Dataset entries:
━━━━━━

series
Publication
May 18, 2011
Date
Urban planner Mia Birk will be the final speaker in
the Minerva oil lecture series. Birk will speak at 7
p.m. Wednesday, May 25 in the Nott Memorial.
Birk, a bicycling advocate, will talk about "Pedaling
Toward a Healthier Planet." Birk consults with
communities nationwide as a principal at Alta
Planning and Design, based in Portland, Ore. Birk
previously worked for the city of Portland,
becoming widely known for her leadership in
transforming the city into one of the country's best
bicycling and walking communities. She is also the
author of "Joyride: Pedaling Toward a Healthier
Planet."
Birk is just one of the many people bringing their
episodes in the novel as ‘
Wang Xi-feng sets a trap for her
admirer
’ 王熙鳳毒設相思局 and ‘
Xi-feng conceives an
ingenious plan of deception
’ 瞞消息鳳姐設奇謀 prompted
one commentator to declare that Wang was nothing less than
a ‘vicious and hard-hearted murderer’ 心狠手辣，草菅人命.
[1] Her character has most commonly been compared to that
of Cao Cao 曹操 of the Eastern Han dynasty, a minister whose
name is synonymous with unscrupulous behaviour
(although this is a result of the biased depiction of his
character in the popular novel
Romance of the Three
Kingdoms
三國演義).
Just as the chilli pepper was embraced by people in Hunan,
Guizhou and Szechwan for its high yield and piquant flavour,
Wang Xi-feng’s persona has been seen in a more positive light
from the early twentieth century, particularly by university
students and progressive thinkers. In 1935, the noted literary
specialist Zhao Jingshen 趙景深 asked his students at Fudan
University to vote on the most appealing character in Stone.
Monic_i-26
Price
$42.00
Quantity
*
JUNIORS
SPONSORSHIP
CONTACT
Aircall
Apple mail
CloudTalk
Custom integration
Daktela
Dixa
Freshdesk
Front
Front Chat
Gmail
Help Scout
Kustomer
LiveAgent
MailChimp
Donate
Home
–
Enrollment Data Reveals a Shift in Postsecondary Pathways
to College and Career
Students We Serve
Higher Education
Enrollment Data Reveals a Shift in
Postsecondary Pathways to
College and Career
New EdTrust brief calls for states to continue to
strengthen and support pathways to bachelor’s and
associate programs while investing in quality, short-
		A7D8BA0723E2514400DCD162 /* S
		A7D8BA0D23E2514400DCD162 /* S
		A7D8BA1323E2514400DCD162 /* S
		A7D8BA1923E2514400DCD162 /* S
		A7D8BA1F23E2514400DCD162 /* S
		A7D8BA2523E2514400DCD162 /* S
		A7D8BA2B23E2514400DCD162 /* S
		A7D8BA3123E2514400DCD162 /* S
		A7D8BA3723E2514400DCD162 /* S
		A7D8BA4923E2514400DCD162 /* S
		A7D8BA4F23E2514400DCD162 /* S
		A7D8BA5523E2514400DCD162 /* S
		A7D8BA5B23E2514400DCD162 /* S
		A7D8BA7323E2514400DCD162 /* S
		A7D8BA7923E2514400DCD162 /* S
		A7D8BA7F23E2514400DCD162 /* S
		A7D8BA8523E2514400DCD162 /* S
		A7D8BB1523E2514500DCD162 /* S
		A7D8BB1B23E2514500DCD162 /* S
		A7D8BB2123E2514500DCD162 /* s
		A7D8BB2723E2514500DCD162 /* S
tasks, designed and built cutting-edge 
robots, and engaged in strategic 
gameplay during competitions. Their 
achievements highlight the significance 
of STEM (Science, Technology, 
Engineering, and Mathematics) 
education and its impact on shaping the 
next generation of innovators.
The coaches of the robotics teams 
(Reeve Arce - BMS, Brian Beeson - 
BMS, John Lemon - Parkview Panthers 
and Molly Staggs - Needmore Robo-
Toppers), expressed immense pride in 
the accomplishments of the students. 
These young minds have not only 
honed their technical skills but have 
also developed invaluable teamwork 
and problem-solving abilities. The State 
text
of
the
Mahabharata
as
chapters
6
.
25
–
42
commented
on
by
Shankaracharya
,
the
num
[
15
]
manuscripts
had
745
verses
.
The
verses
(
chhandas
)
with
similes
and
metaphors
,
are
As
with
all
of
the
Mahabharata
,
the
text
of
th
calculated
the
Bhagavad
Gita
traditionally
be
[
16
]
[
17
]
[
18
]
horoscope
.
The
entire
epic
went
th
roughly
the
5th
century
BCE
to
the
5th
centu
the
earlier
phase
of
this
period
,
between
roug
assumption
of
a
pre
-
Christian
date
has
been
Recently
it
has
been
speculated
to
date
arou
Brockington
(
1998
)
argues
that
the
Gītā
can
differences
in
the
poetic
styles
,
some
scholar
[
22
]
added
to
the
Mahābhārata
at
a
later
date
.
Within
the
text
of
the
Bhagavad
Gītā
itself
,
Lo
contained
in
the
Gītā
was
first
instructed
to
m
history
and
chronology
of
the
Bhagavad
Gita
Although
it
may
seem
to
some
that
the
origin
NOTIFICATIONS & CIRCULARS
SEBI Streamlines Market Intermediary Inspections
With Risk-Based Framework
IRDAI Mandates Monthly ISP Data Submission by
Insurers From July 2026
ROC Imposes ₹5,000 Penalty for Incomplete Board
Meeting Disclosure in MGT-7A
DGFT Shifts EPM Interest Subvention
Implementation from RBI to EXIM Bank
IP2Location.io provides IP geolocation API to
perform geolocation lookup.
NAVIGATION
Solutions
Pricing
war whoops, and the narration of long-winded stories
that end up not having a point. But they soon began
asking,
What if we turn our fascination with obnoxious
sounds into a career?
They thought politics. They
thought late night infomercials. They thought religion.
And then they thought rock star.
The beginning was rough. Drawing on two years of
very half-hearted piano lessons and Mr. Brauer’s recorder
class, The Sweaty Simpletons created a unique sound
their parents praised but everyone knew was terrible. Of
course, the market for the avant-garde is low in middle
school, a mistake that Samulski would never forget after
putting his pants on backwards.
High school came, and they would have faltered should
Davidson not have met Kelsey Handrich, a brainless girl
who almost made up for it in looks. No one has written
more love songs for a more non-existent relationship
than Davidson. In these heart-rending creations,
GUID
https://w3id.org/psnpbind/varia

━━━━━━

## [Work to be completed]
Show the lines of the data that hold the word "feng".

## [Answer]
Wang Xi-feng sets a trap for her
Xi-feng conceives an
Wang Xi-feng’s persona has been seen in a more positive light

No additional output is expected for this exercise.